Tabelle 1: Beispiel für Ergebnis-Veränderungen bei Abweichung von der Gesamtjahresbetrachtung.

Einfluß von Randbedingungen

Ein weites Feld sind die Beeinflussungsmöglichkeiten von Prozentgrößen und Nutzung deren optischer Wirkung. Zu dieser Kategorie gehören z.B. "Sommerwirkungsgrade", die hin und wieder beim Vergleich von Warmwassersystemen angeführt werden. Den Mechanismus zeigt Tabelle 1. Im Beispiel wird von 8 kWh täglichem Warmwasserbedarf ausgegangen.

System 1 Das System besteht aus einem indirekt beheizten Speicher mit 1,3 kWh und einem Heizkessel mit 3 kWh täglichem Wärmeverlust. Während der 275 Heiztage ist der Kesselverlust der Heizung und nicht dem Warmwasser zuzuordnen.

System 2 Das System besteht aus einem direkt beheizten Warmwasserspeicher mit 2,5 kWh täglichem Wärmeverlust.

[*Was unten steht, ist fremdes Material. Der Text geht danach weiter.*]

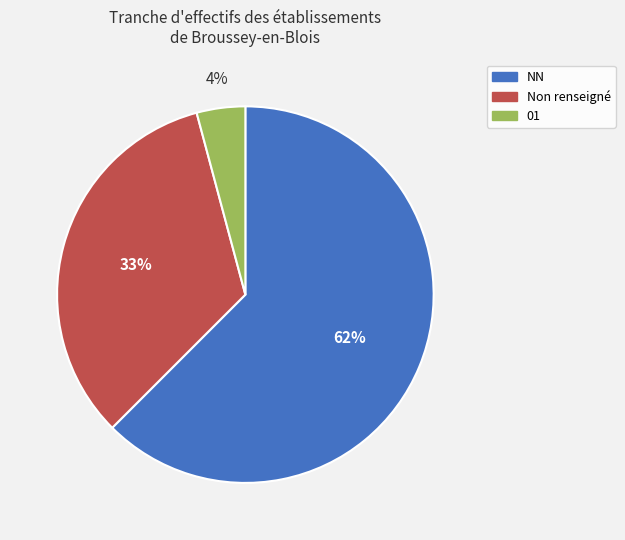

To the nearest percent, what is the average slice percentage?

33%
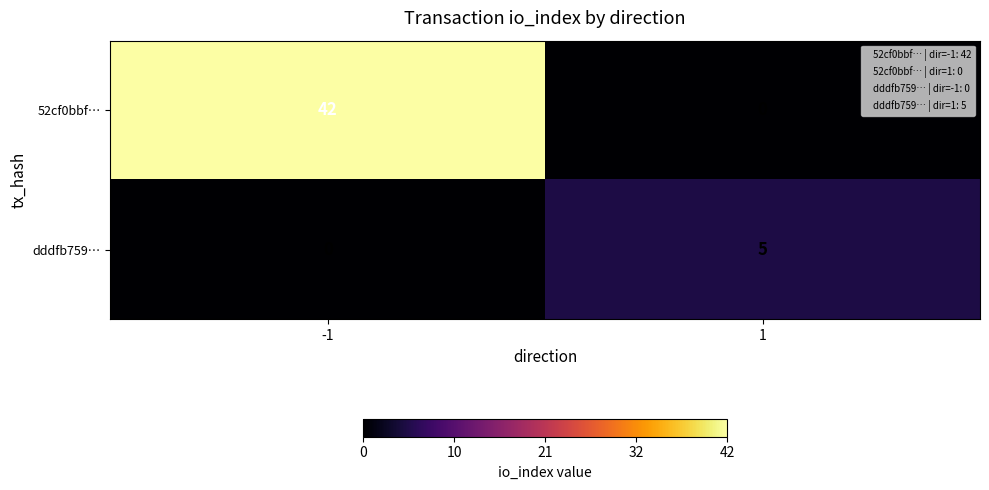

What is the maximum value for dddfb759…?

5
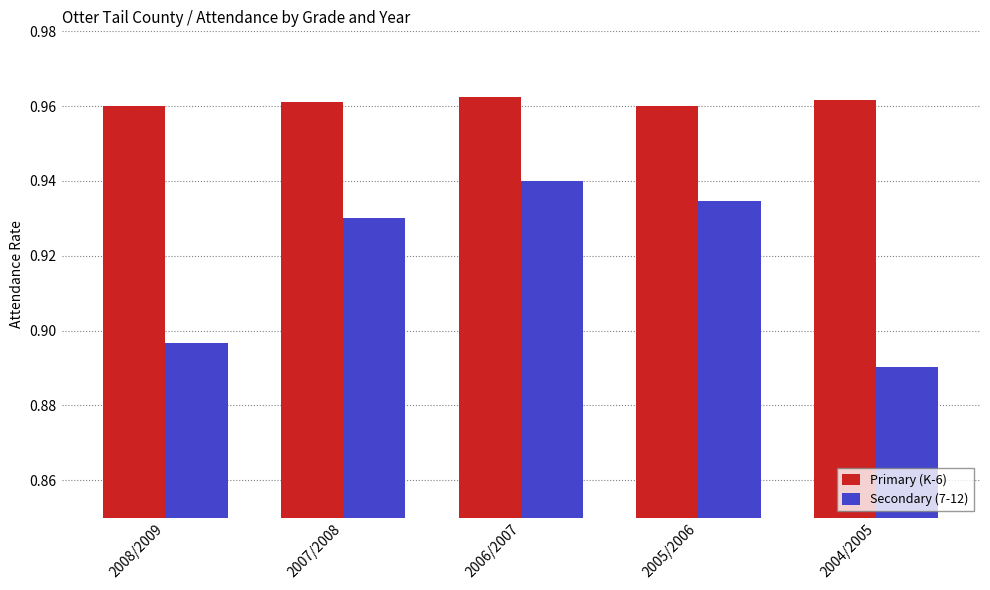

At how many categories does at least one series exceed 0?

5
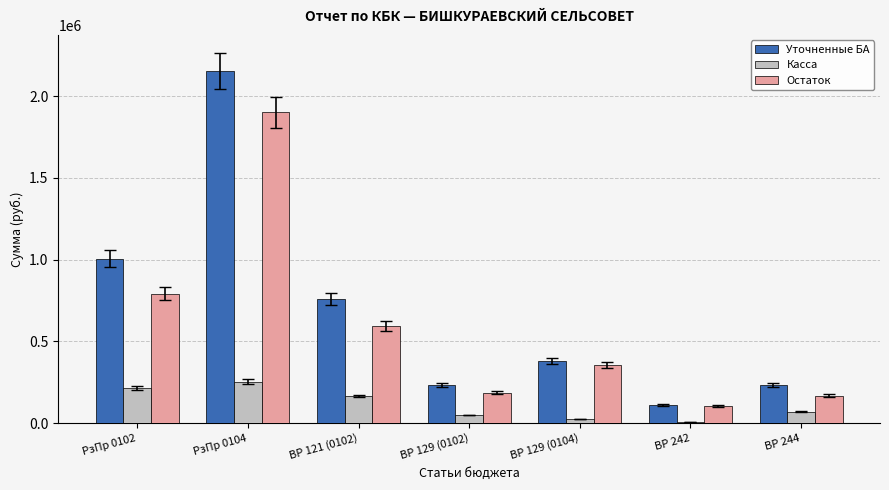

At which label is Уточненные БА closest to 1131950?

РзПр 0102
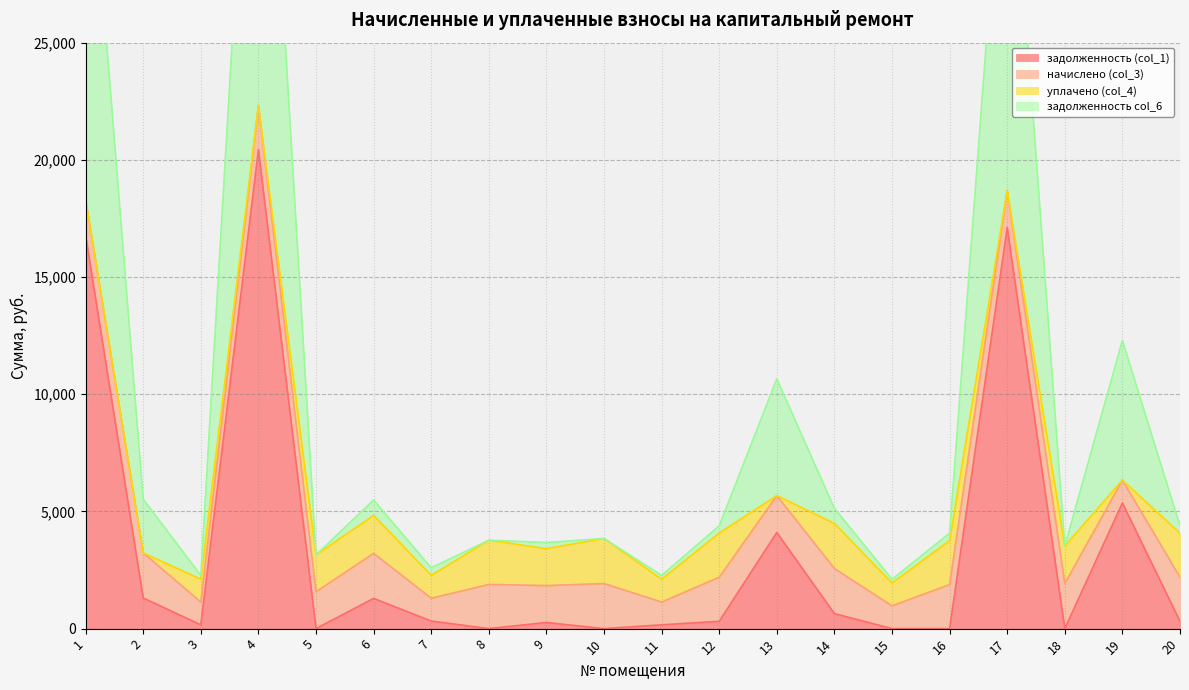

Does the chart display data point markers on the line(s)?

No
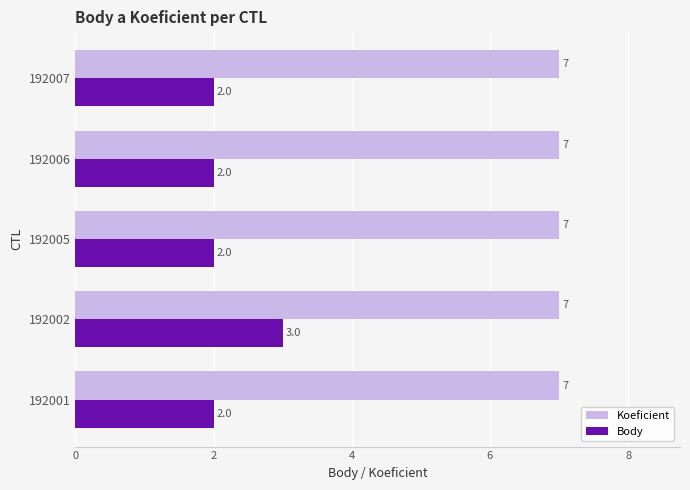

True or false: Koeficient has a value of 7 at 192005.

True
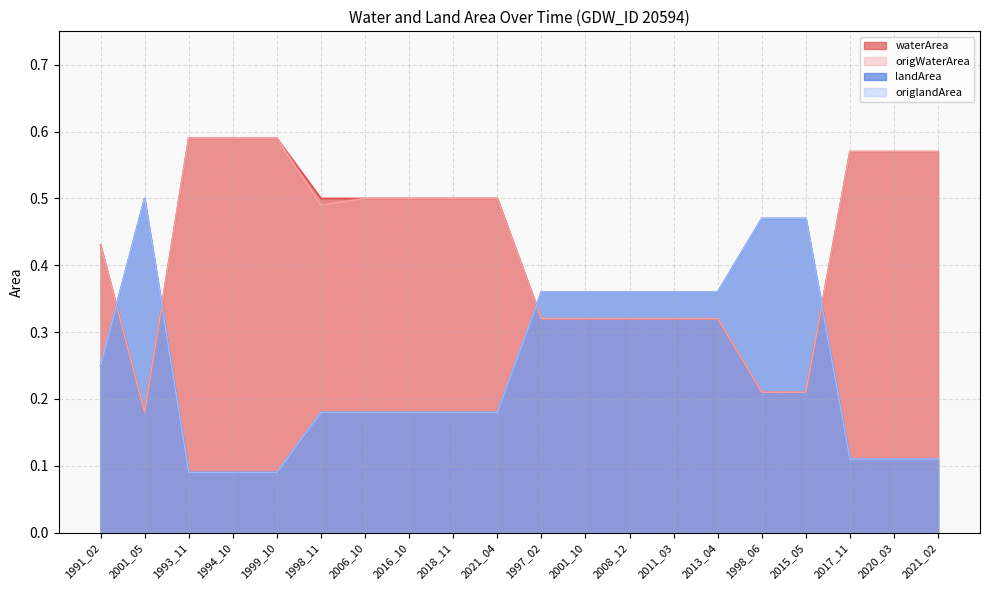

Does the chart have visible grid lines?

Yes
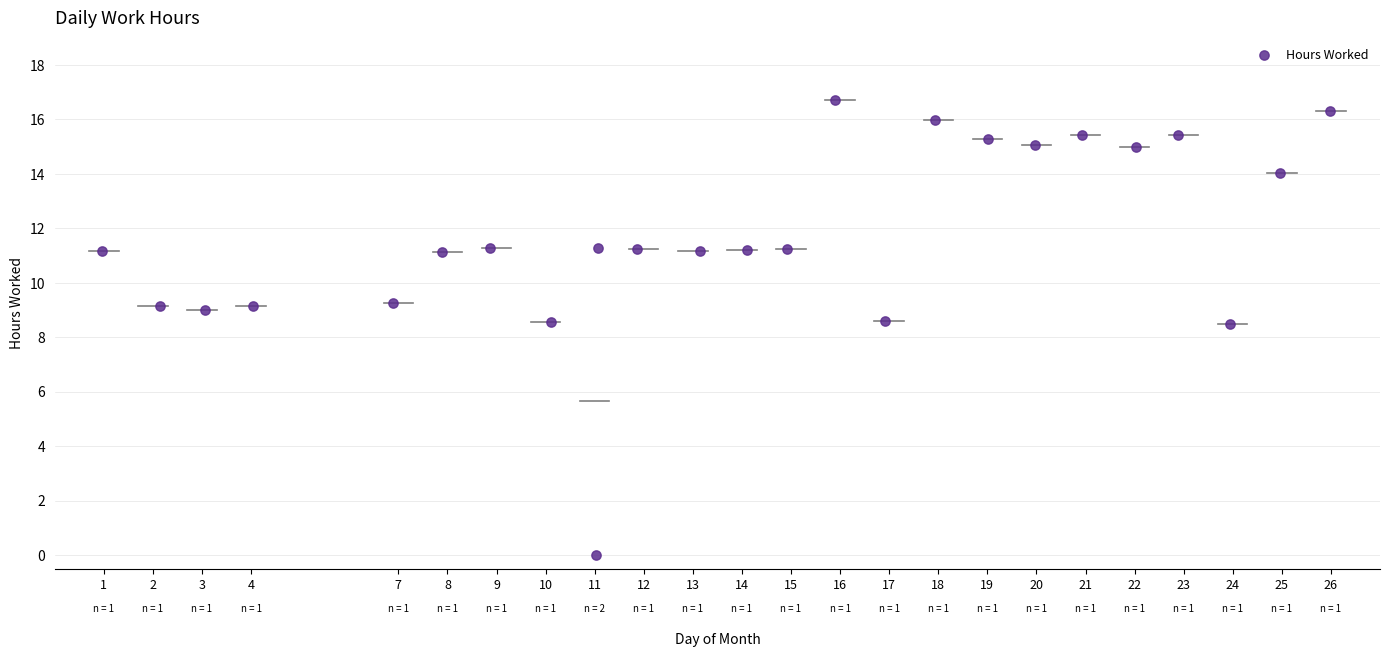

What is the range of X values (max minus min)?

25.0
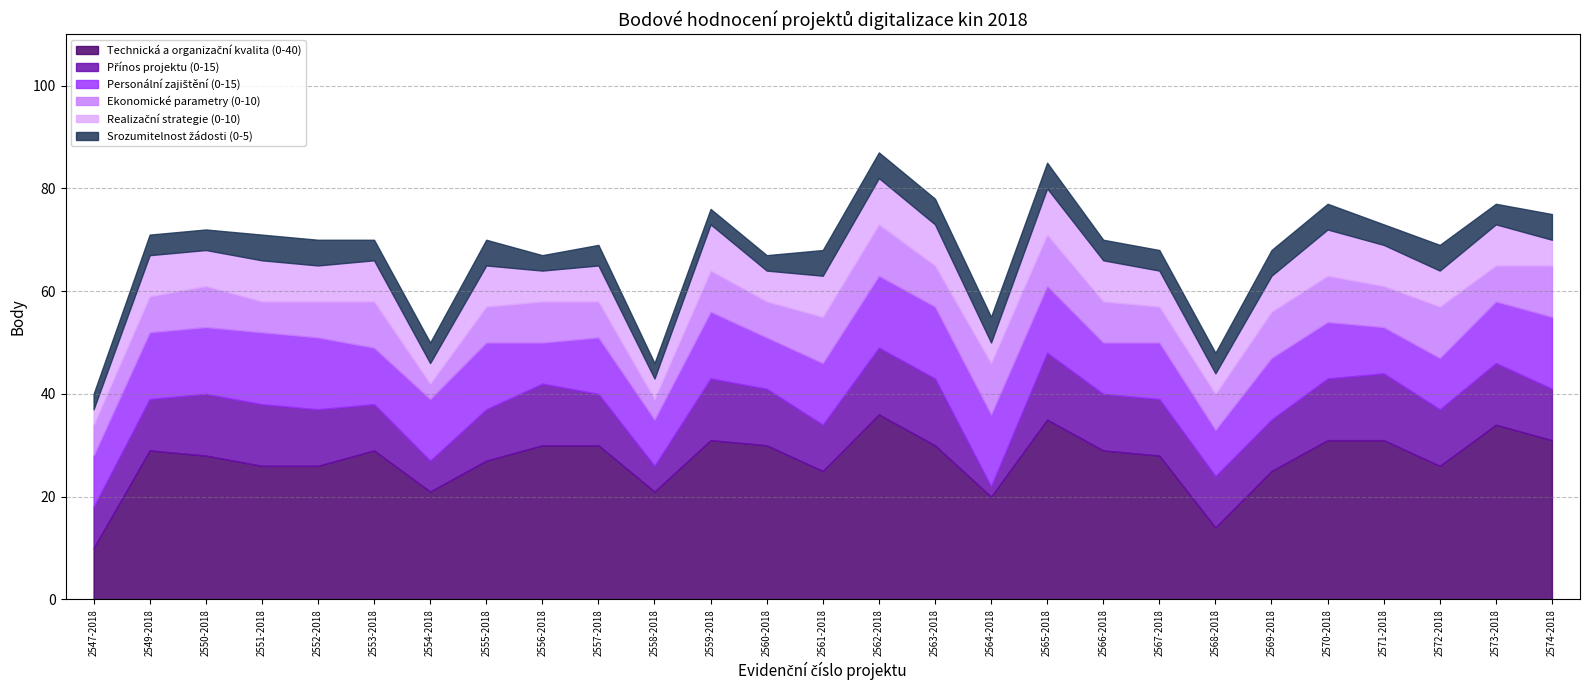

Between 2563-2018 and 2568-2018, which is larger?

2563-2018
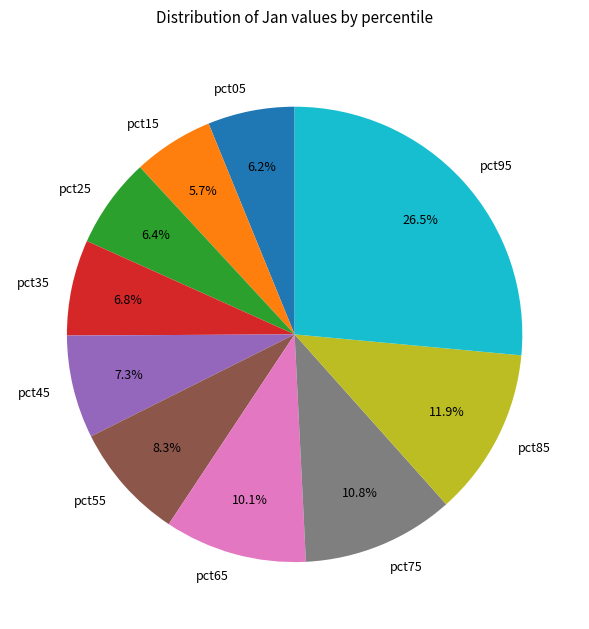

How many slices are in this pie chart?

10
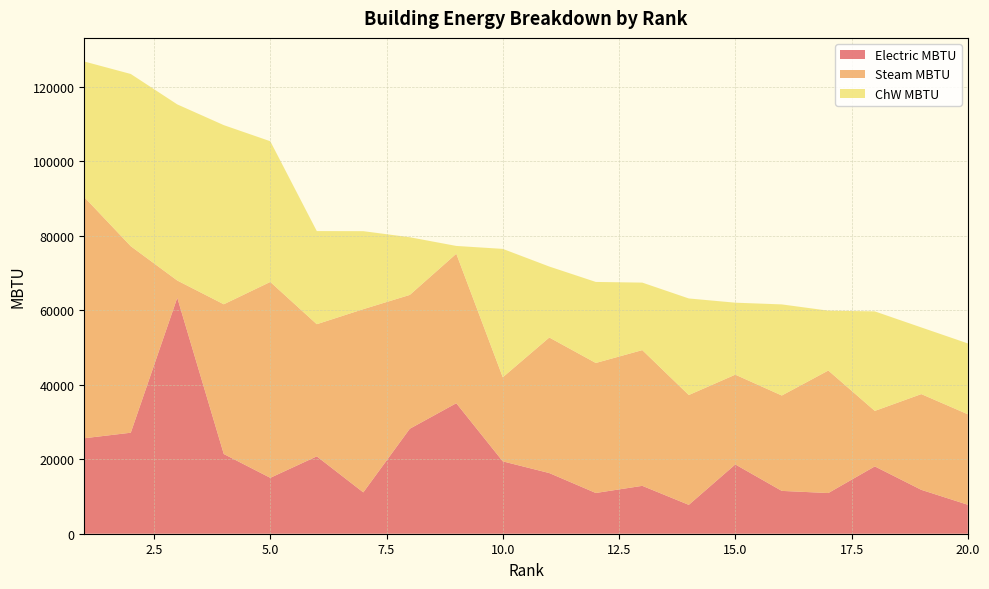

Reading left to right, transcribe all the data shown in this chart.

Electric MBTU: 25622	27105	63317	21389	15000	20762	11095	28168	35021	19417	16279	10932	12849	7746	18592	11491	10916	18066	11775	7777
Steam MBTU: 64705	50042	4627	40180	52562	35459	49162	35911	40104	22565	36373	34887	36419	29471	24089	25596	32876	14890	25691	24279
ChW MBTU: 36390	46221	47262	48074	37758	24994	20931	15480	2101	34452	19044	21746	18117	25913	19316	24450	16062	26709	17890	19012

Ein Wirtschaftlichkeitsvergleich kann in aller Regel nur über das Gesamtjahr gehen. Die zeitliche Eingrenzung auf den Sommer würde den Sachverhalt umkehren und System 2 begünstigen. Die Eingrenzung allein auf die Heizperiode würde System 1 als zu vorteilhaft erscheinen lassen.

Die Methode gezielter zeitlicher Eingrenzungen (mit nicht immer lauteren Absichten) ist weit verbreitet. Es geht von "Wirtschaftlichkeitsbetrachtungen" der gezeigten Art bis hin zur Beurteilung und "Bewertung" ausgesuchter, zeitweise auftretender Betriebssituationen.

Fazit

Wie die wenigen Beispiele zeigen, muß mit Prozentgrößen in der Heiztechnik prinzipiell kritisch umgegangen werden. Nur z.B. Normnutzungsgrade sind vergleichbar. Aber auch sie sagen nichts darüber aus, ob die dahinterstehenden Verluste akzeptabel sind oder nicht. 10% Brennstoffverluste sind bei 500 m3 Gasverbrauch sicher eher zu verschmerzen als 5% bei 10.000 m3. Allerdings zeigt die Praxis häufig das genaue Gegenteil: Daß die 10% mehr Aufmerksamkeit finden, als die 5%. Offensichtlich liegt das im Wesen von Prozentgrößen.